The track is one of four singles from his upcoming fifth album, Man of the Woods, which is slated to arrive on Feb. 2, two days before Timberlake takes the halftime stage at the Super Bowl this year.

"Filthy" is the Grammy-winner's first new release since his 2013 double album The 20/20 Experience, except "Can't Stop the Feeling," a single he released in tandem with the animated film, Trolls. The music video has already crossed 5 million views on YouTube and has amassed 2 million likes.

Music reviewers from various publications including the New Yorker, Variety and The Guardian among others have shared their views on the Grammy-winning singer's latest single. Here's what the critics had to say:

The Guardian

"Beginning with some bombastic guitar rock, it transmogrifies into a beautifully dark, undulating funk track underpinned by a whiplash bass womp. This kind of wobbling bassline was made ludicrous by the American take on dubstep earlier in the decade, but here co-producers Timberlake, Timbaland and the latter's protégé Danja conspire to make it dangerous again."

"Alongside the blockbuster elements there are gorgeously subtle flourishes, like the fluttering intake of breath sitting low in the mix."

"Vocally, Timberlake heavily channels Prince, particularly the exacting, scornful tone of When Doves Cry, while his "whatchu gonna do with all that meat?" is like an X-rated version of Bruno Mars's "whatchu tryna do?" from 24k Magic. The chorus, which modulates into a sweeter, smoother key, is signature Timberlake."

Variety

"Timberlake speaks more than he sings during "Filthy," which kind of puts it on par with Taylor Swift's "Look What You Made Me Do" as a first-impression track where the central hook is a simple recitation over a dance beat."

Entertainment Weekly

"Timberlake's attempt to Frankenstein his brand of pop with contemporary electronic sounds might cause whiplash as "Filthy" vacillates between laptop-generated squelches and a more organic groove. He cruises from chorus to verse — there's not really anything differentiating the two — tossing off vapid lyrics over a meandering, structureless instrumental. When an over-the-top stadium-rock bridge arrives, things only deteriorate."

The New Yorker

"[Filthy] is a blithe bit of Prince-inspired dance-pop, with deep spiritual debts to Lil Johnson. It has a pudgy, reverberating bass line, and an arena-rattling bridge. His voice, which is thin and precise, takes on new depth when it bends mischievously, or ekes into falsetto."

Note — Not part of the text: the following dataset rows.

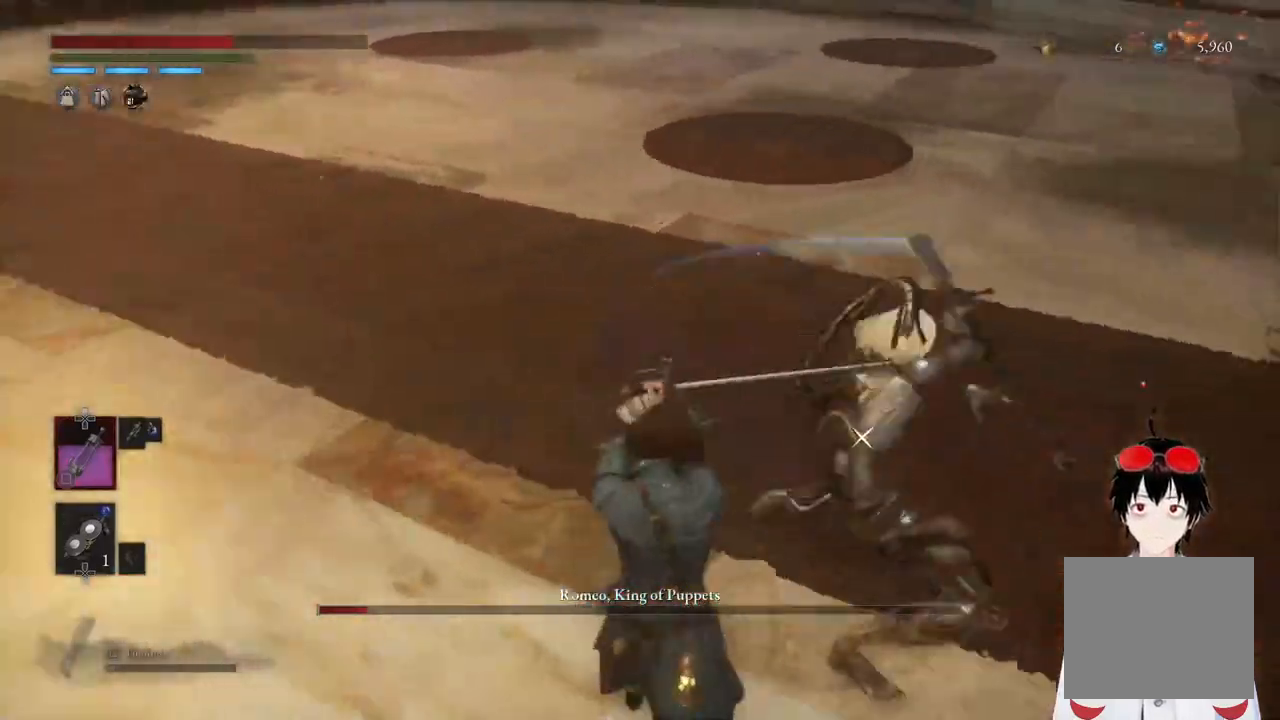
{"buttons": [], "left_stick": "center", "right_stick": "center", "events": [[267, "L1", "up"], [500, "left_stick", "center"]]}
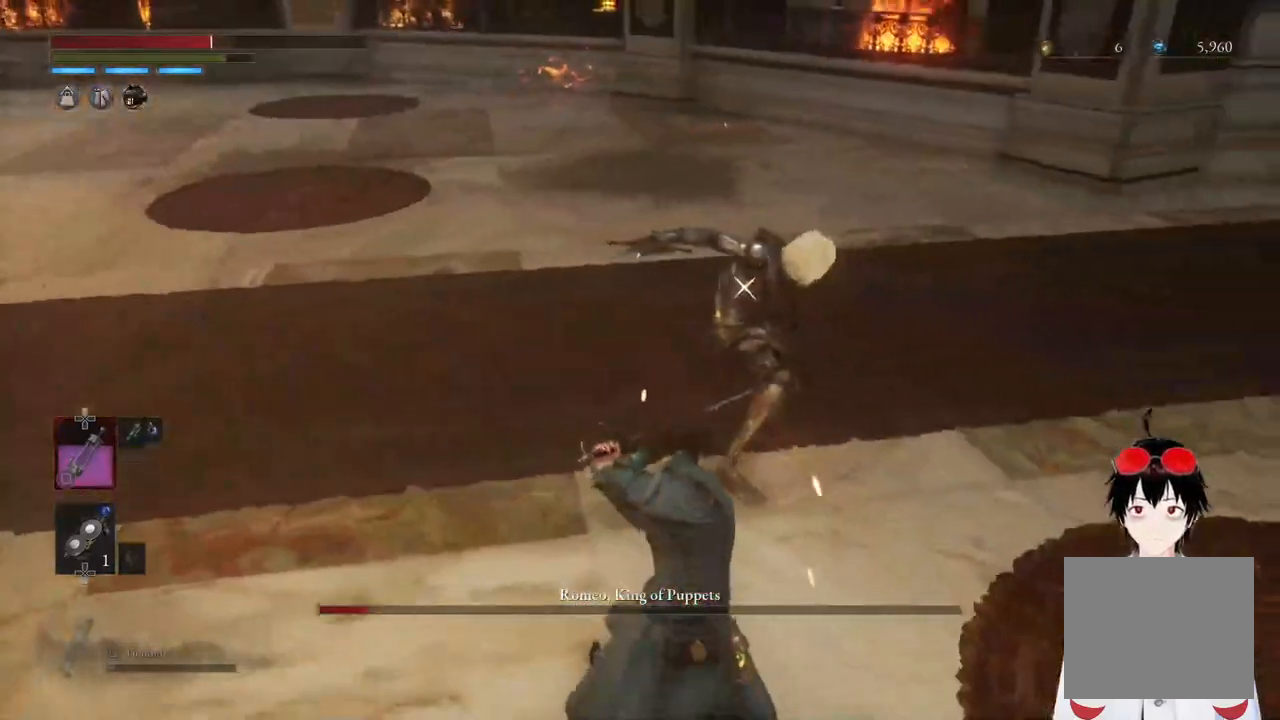
{"buttons": [], "left_stick": "center", "right_stick": "center", "events": [[100, "R1", "down"], [250, "R1", "up"]]}
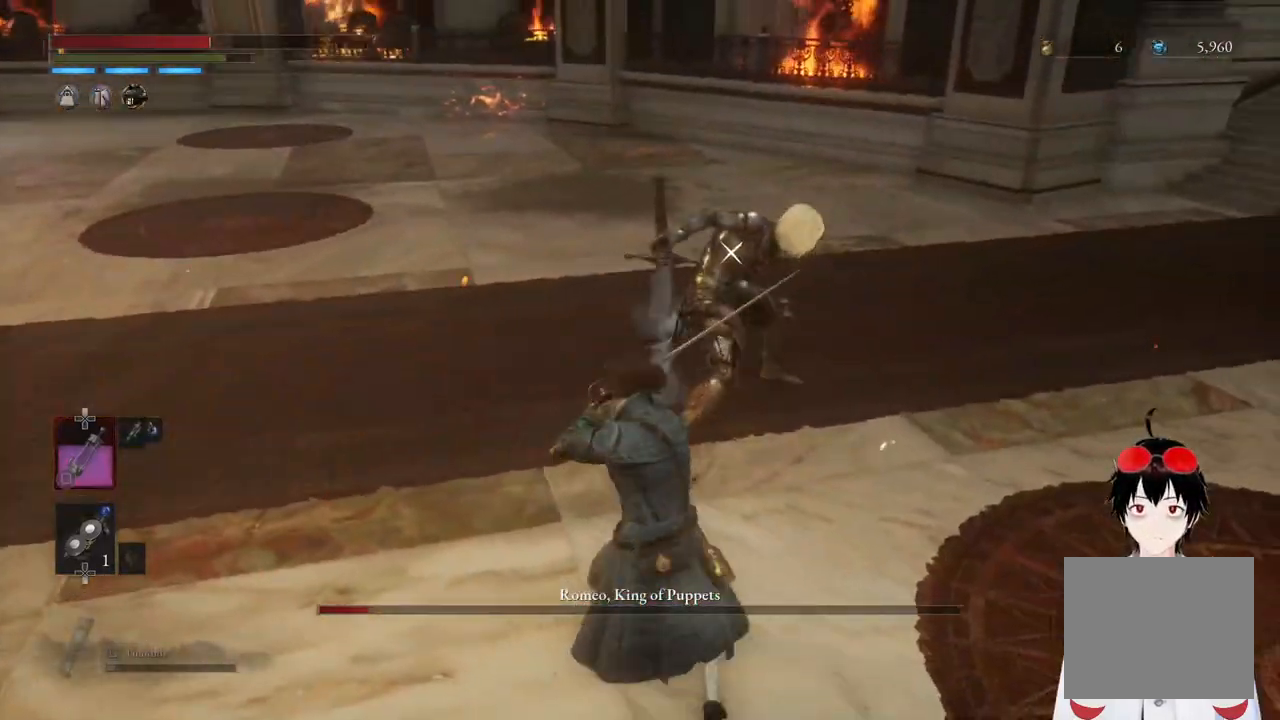
{"buttons": [], "left_stick": "center", "right_stick": "center", "events": [[67, "left_stick", "up"], [317, "left_stick", "center"]]}
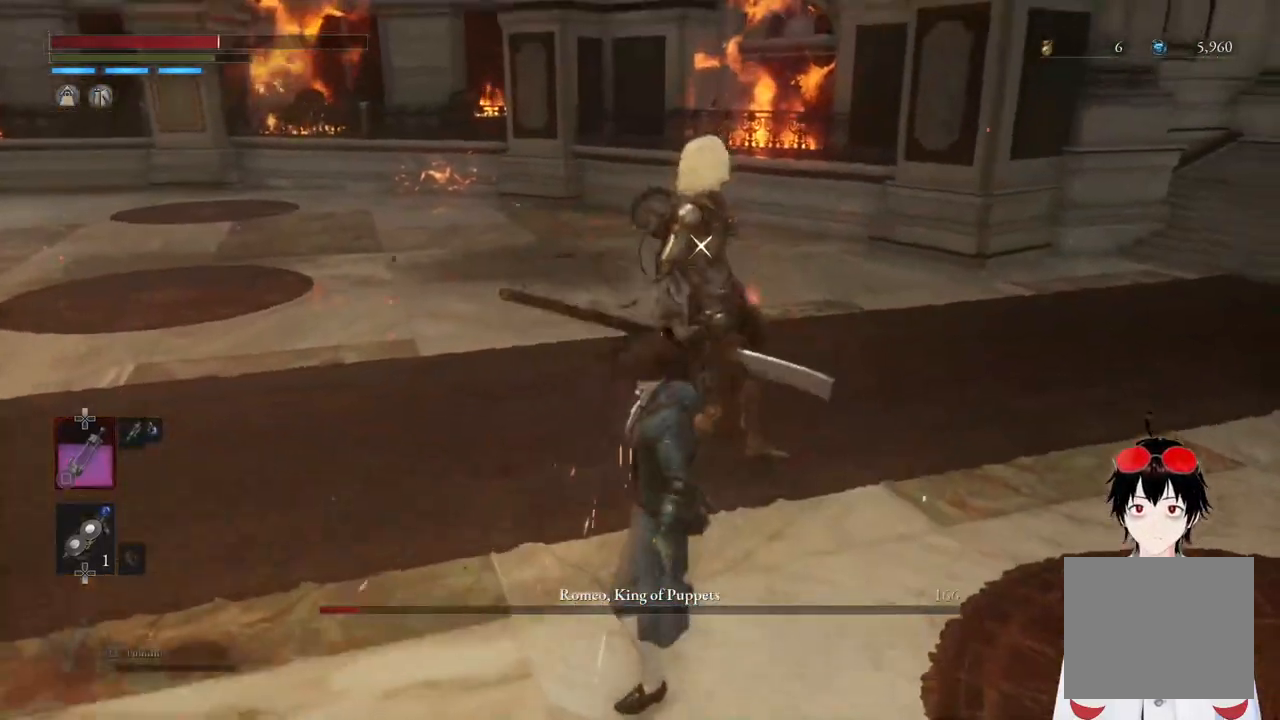
{"buttons": [], "left_stick": "down", "right_stick": "center", "events": [[100, "left_stick", "down"]]}
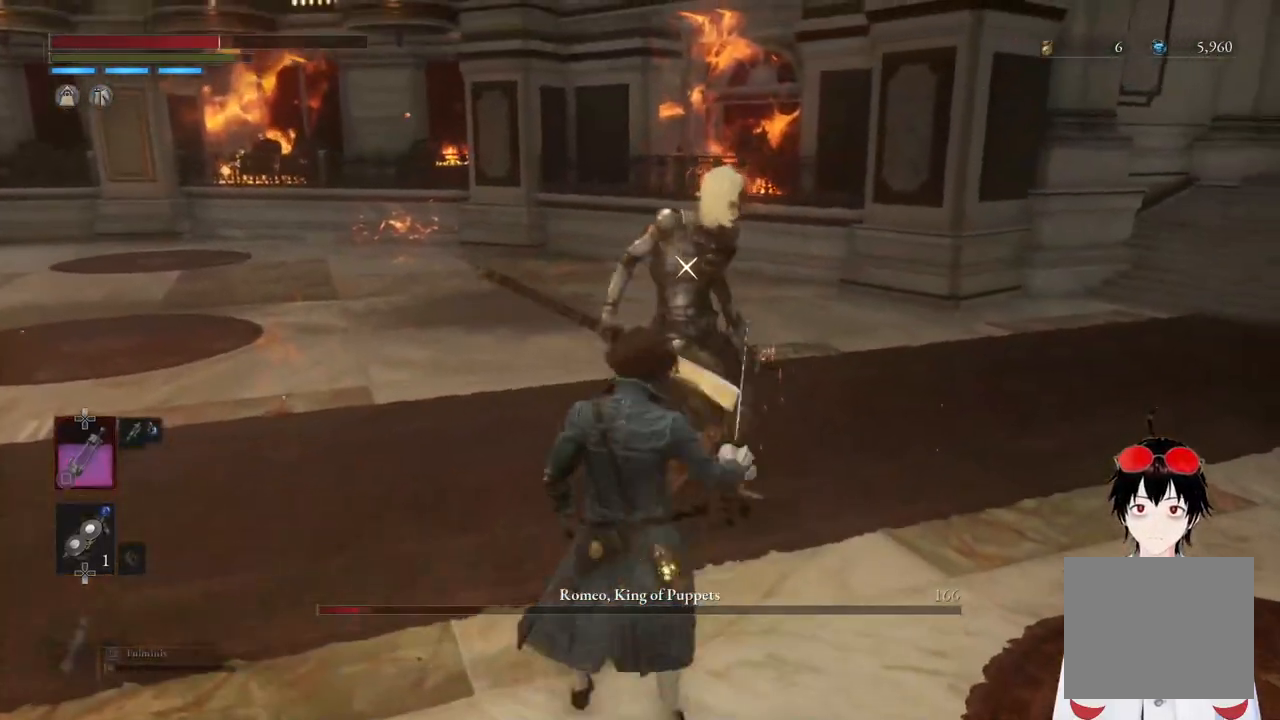
{"buttons": [], "left_stick": "center", "right_stick": "center", "events": [[150, "left_stick", "down-left"], [433, "left_stick", "center"]]}
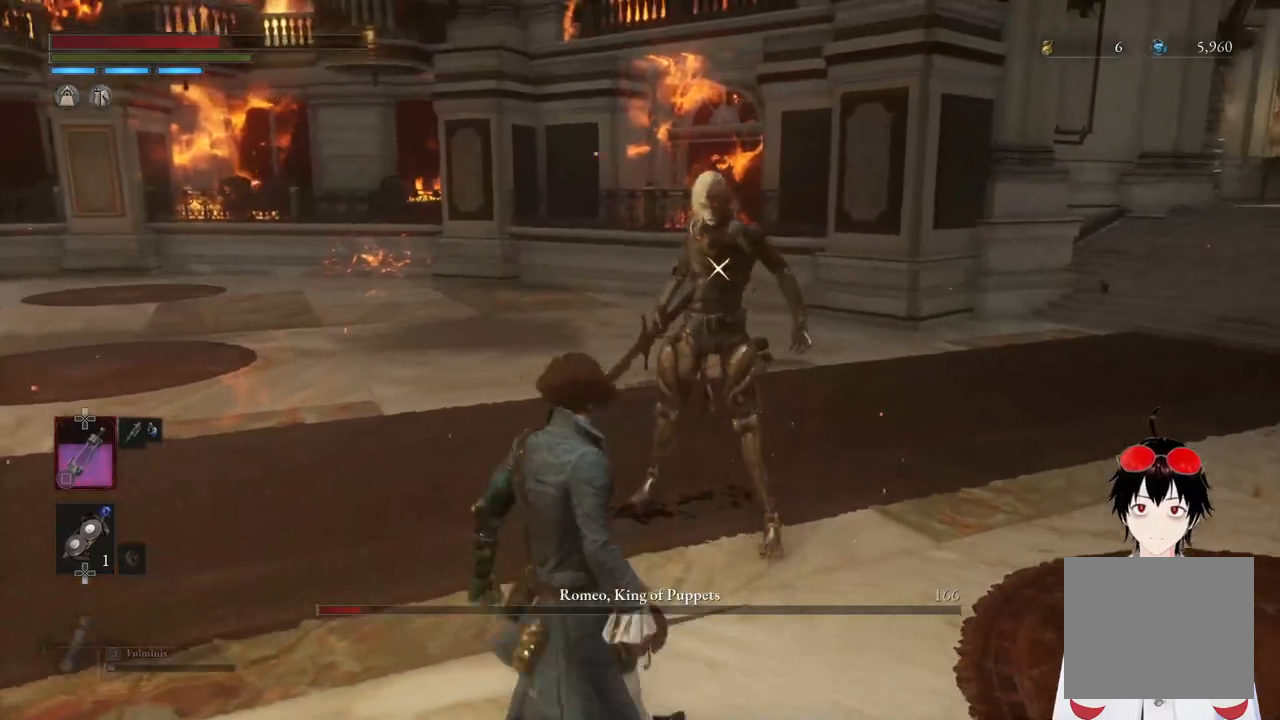
{"buttons": [], "left_stick": "down-left", "right_stick": "center", "events": [[183, "left_stick", "left"], [383, "left_stick", "center"], [500, "left_stick", "down-left"]]}
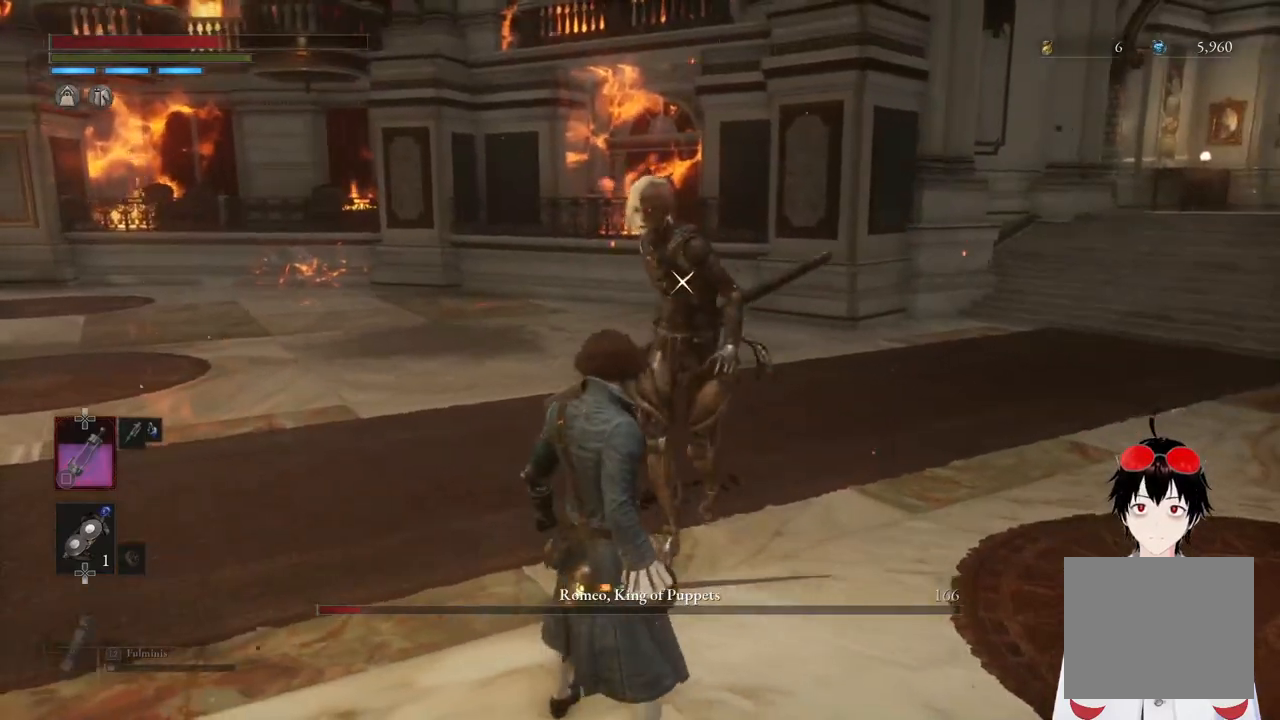
{"buttons": [], "left_stick": "center", "right_stick": "center", "events": [[467, "left_stick", "center"]]}
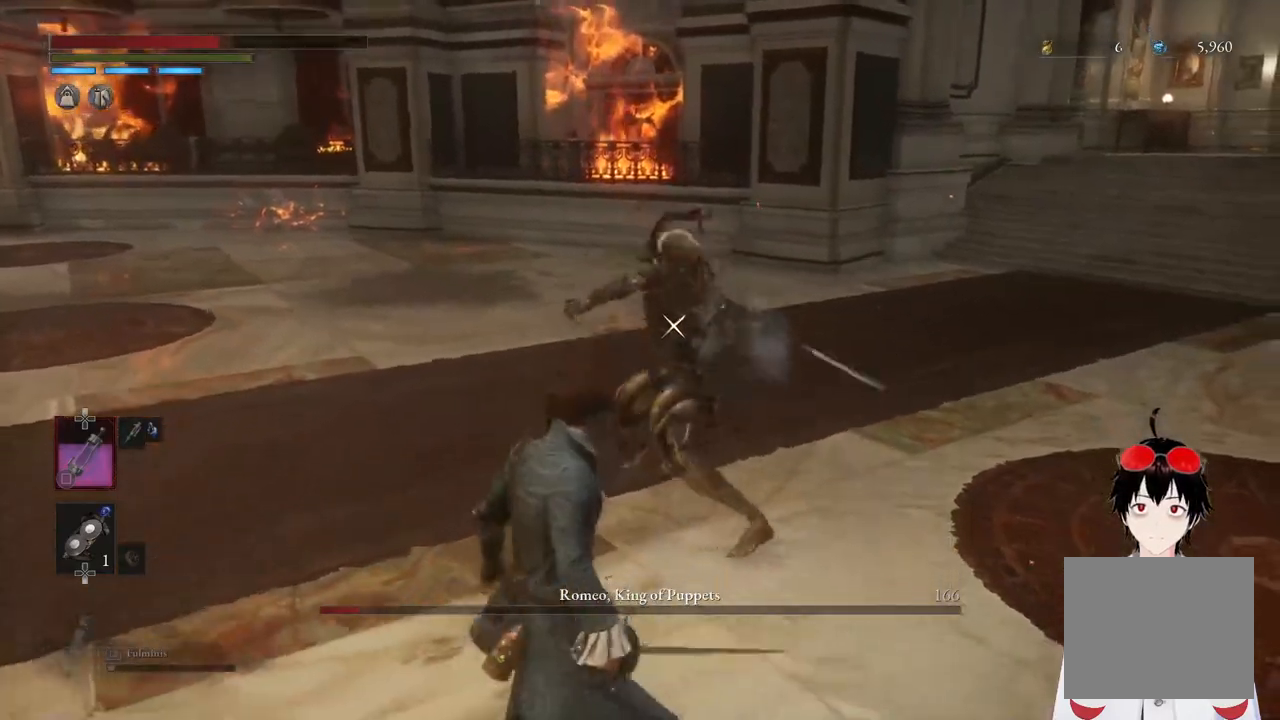
{"buttons": [], "left_stick": "center", "right_stick": "center", "events": [[150, "L1", "down"], [383, "L1", "up"]]}
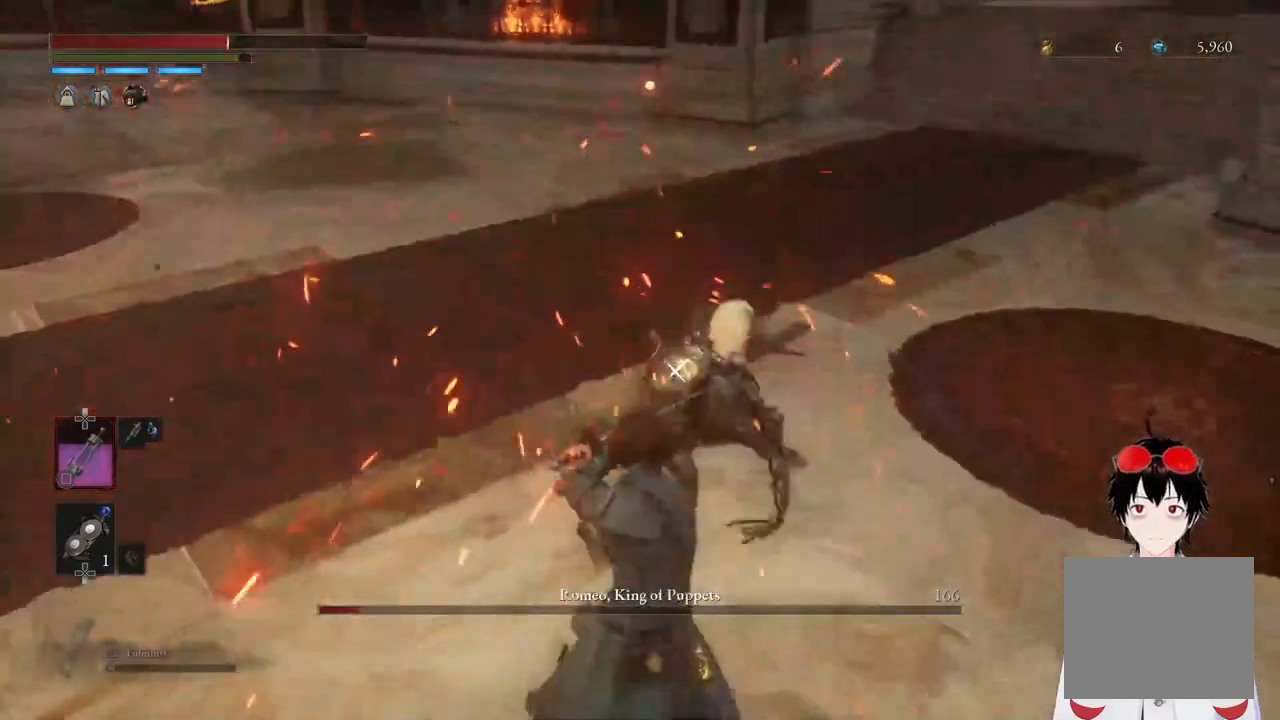
{"buttons": [], "left_stick": "center", "right_stick": "center", "events": []}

"Timberlake's gifts are not in his tone—he winces through his vocals, which can make them feel too taut, like a rubber band that's about to snap—but in his performance. Timberlake's comportment remains un-self-serious. He understands pop music as being chiefly about joy and release."

Billboard

"'Fitlhy,' true to its name, is not that: The thing rumbles and crackles like an irritated stomach, unkempt from its opening feedback quake and remaining sonically on edge throughout. It never really locks in melodically or rhythmically, crashing from its Random Access Memories break into its acid-scratch slither and tickling bass, and back, a whole lot of tension without a ton of obvious accompanying release."